WSJ Says Corporate Profiteering Is Good, Actually
Greed is good, actually. At least that’s the journalistic line the Wall Street Journal has decided to take, with a recent headline (5/25/23) reading, “‘Greedflation’ Is Real—and Probably Good for the Economy.”
To refresh your memory, “greedflation” is the idea that corporate profiteering has contributed to inflation—a thesis that was, up until recently, generally downplayed or outright ridiculed by the media (New York Times, 1/3/22, 6/11/22; Bloomberg, 5/19/22, Washington Post, 5/12/22). As Axios (5/18/23) summarized earlier this month, however:
Once dismissed as a fringe theory, the idea that corporate thirst for profits drives up inflation, aka “greedflation,” is now being taken more seriously by economists, policymakers and the business press.
The change in tenor was captured by Intercept reporter Ken Klippenstein on Twitter (5/26/23):
As recently as February, the Wall Street Journal (2/14/23) had completely ignored the role of corporate profiteering in a piece on rising prices for breakfast staples, blaming supply shocks instead. Writing for FAIR (2/21/23), Luca GoldMansour pointed out that the piece completely ignored strong evidence of price gouging by egg producers.
Now, in a piece by columnist Jon Sindreu, the Journal is changing its tune by recognizing the importance of profiteering. But instead of criticizing the practice, it’s celebrating it.
‘A bit of corporate greed’
The Journal (5/25/23) provided a useful graph showing that corporate profits have contributed far more to price increases than in the past. Businesses have enjoyed historically high profit margins over the last several years, as supply shocks have provided them with ready excuses to hike up prices with little resistance from consumers.
In the column, which was published in the paper’s “Heard on the Street” section, Sindreu argues:
A bit of corporate greed may be helping the fight against recession…. Yes, inflation may be higher as a result of corporations flexing their pricing muscle. But it is probably also the reason why the recession everyone expects always seems to be six months away.
All this amounts to is a sleight of hand. As Sindreu admits towards the end of the piece, what’s actually saved the economy from a downturn is not corporate profits, but “the surprisingly strong spending patterns seen during and since the pandemic.” People keep spending money; the economy keeps chugging along.

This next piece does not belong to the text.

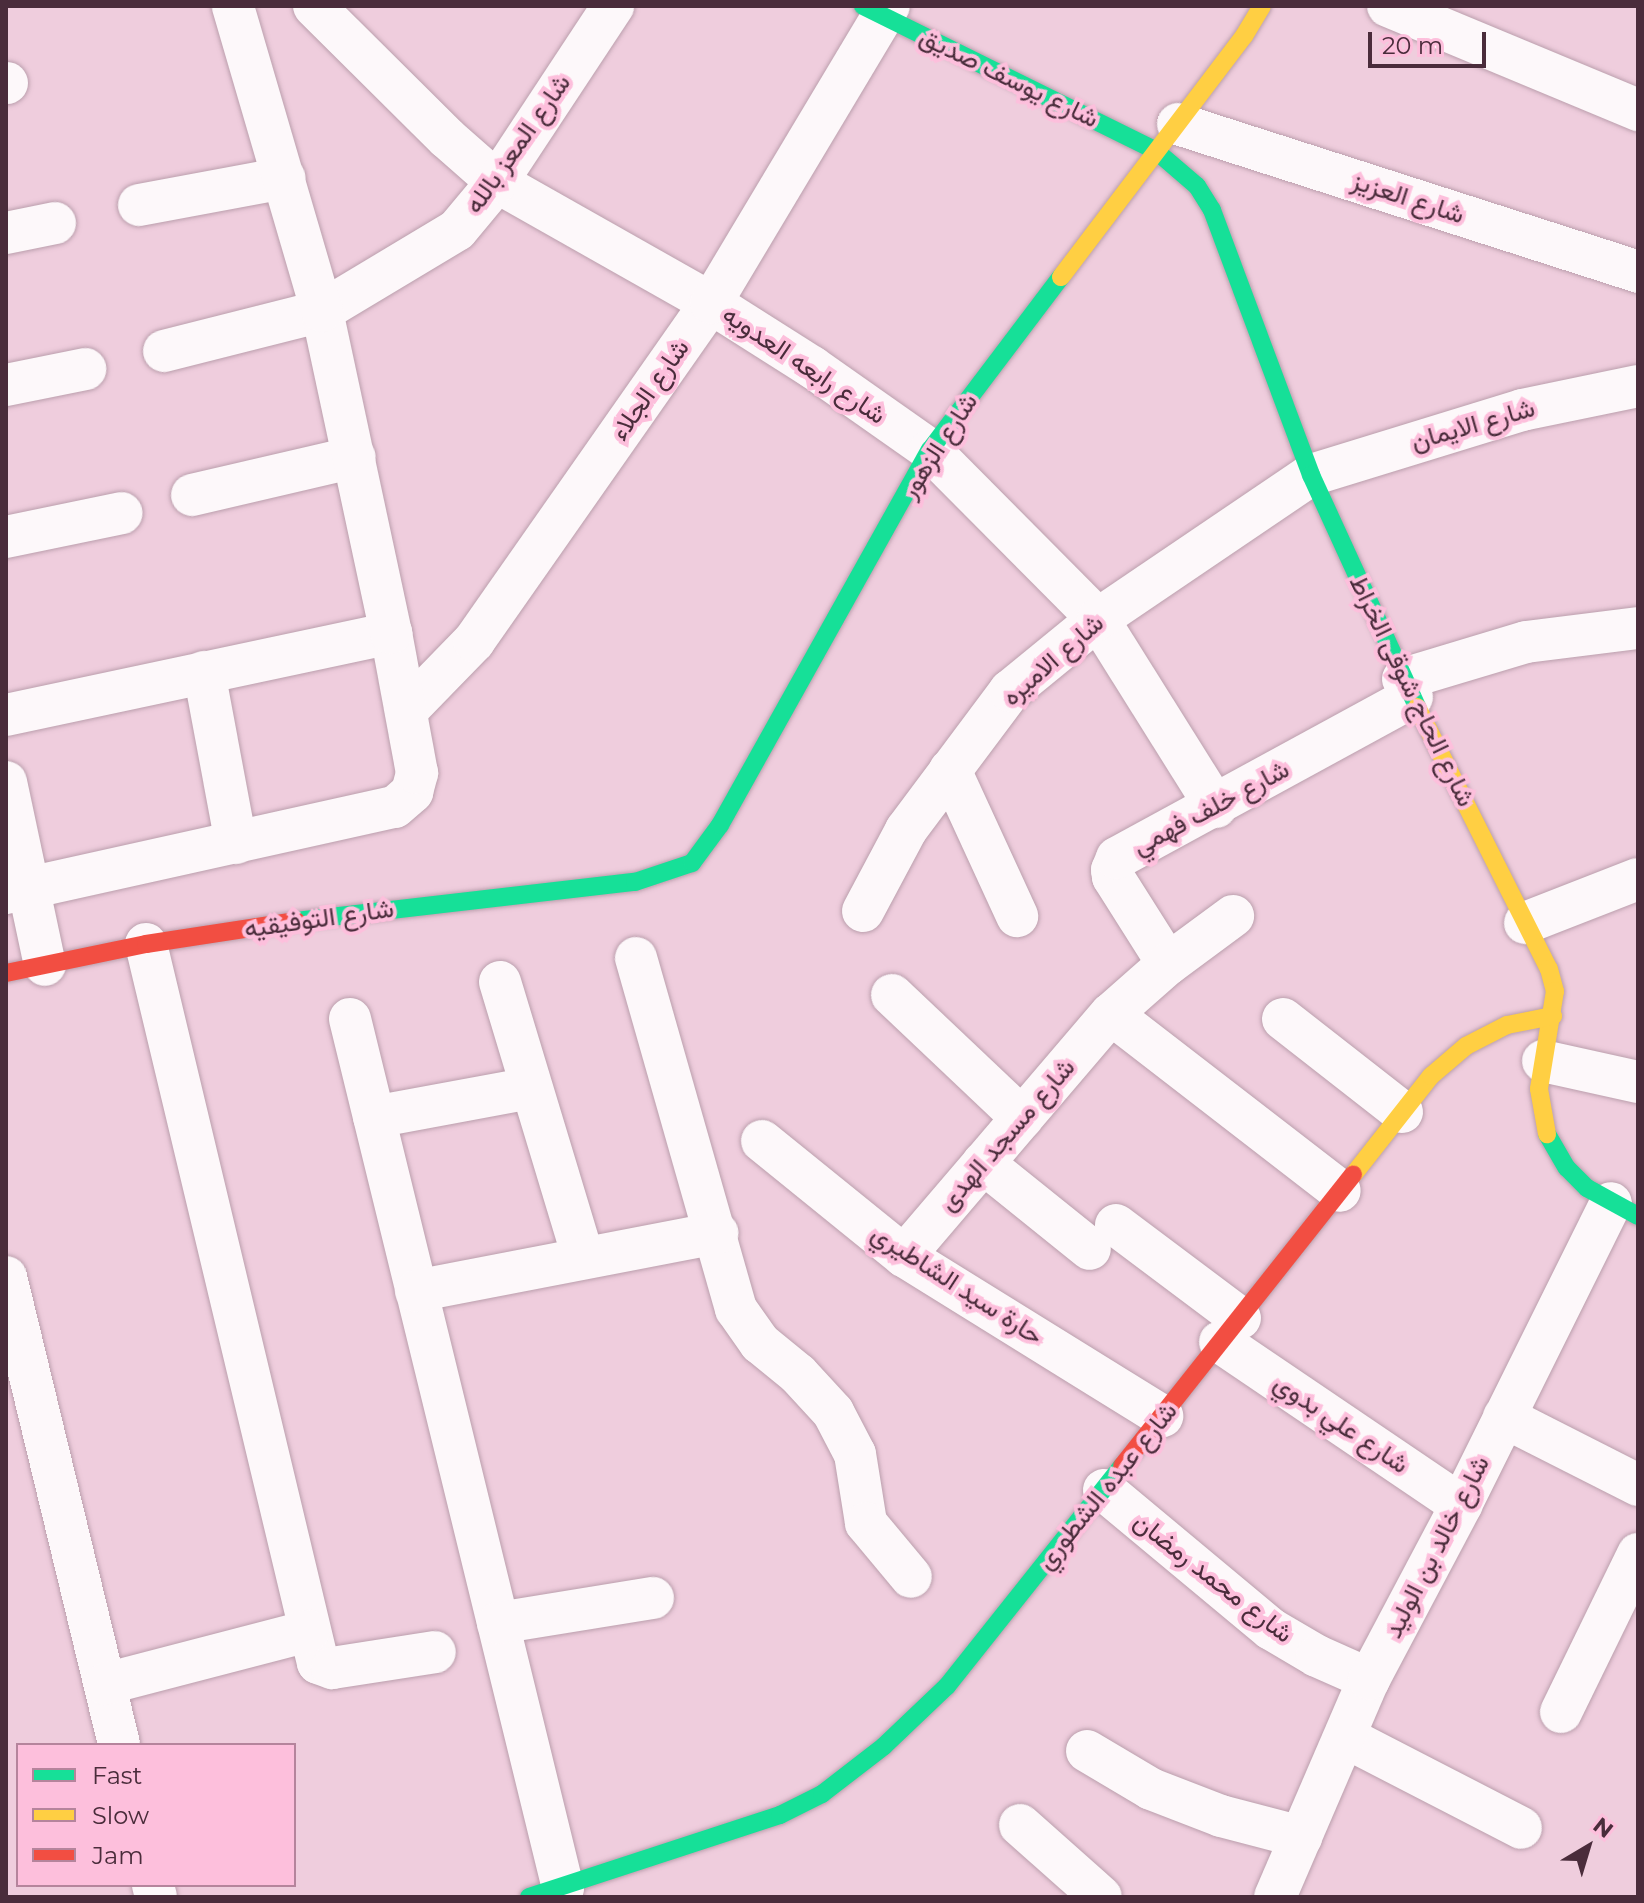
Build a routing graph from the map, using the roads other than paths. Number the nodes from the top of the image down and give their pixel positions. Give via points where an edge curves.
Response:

You might say that exceptionally high corporate profits are a reflection of this strong spending—in which case spending would still be the reason why we have avoided a recession, and high profits would just be an outcome of that spending—but even that is misleading.
As Sindreu notes, “Companies, which in normal times are wary of angering customers with big price changes, seem to have seized on the excuse of generalized inflation to shield their margins.” Basically, in an environment where inflation is rising, and where outlets like the Journal (2/14/23) are portraying price increases as simply the result of “a perfect storm” of issues wreaking havoc on supply, companies suddenly have more wiggle room to raise prices without pushback from consumers. The result has been a more substantial surge in profit margins than we would have seen had companies not had ready excuses for their price hikes (Bloomberg, 3/9/23).
Thus, rather than simply being an indicator of a strong economy, the high profit margins we have seen throughout the pandemic years have reflected companies’ success in capitalizing on well-publicized supply shocks to redistribute consumers’ income to themselves—aided and abetted by a media eager to insist that no such thing was happening.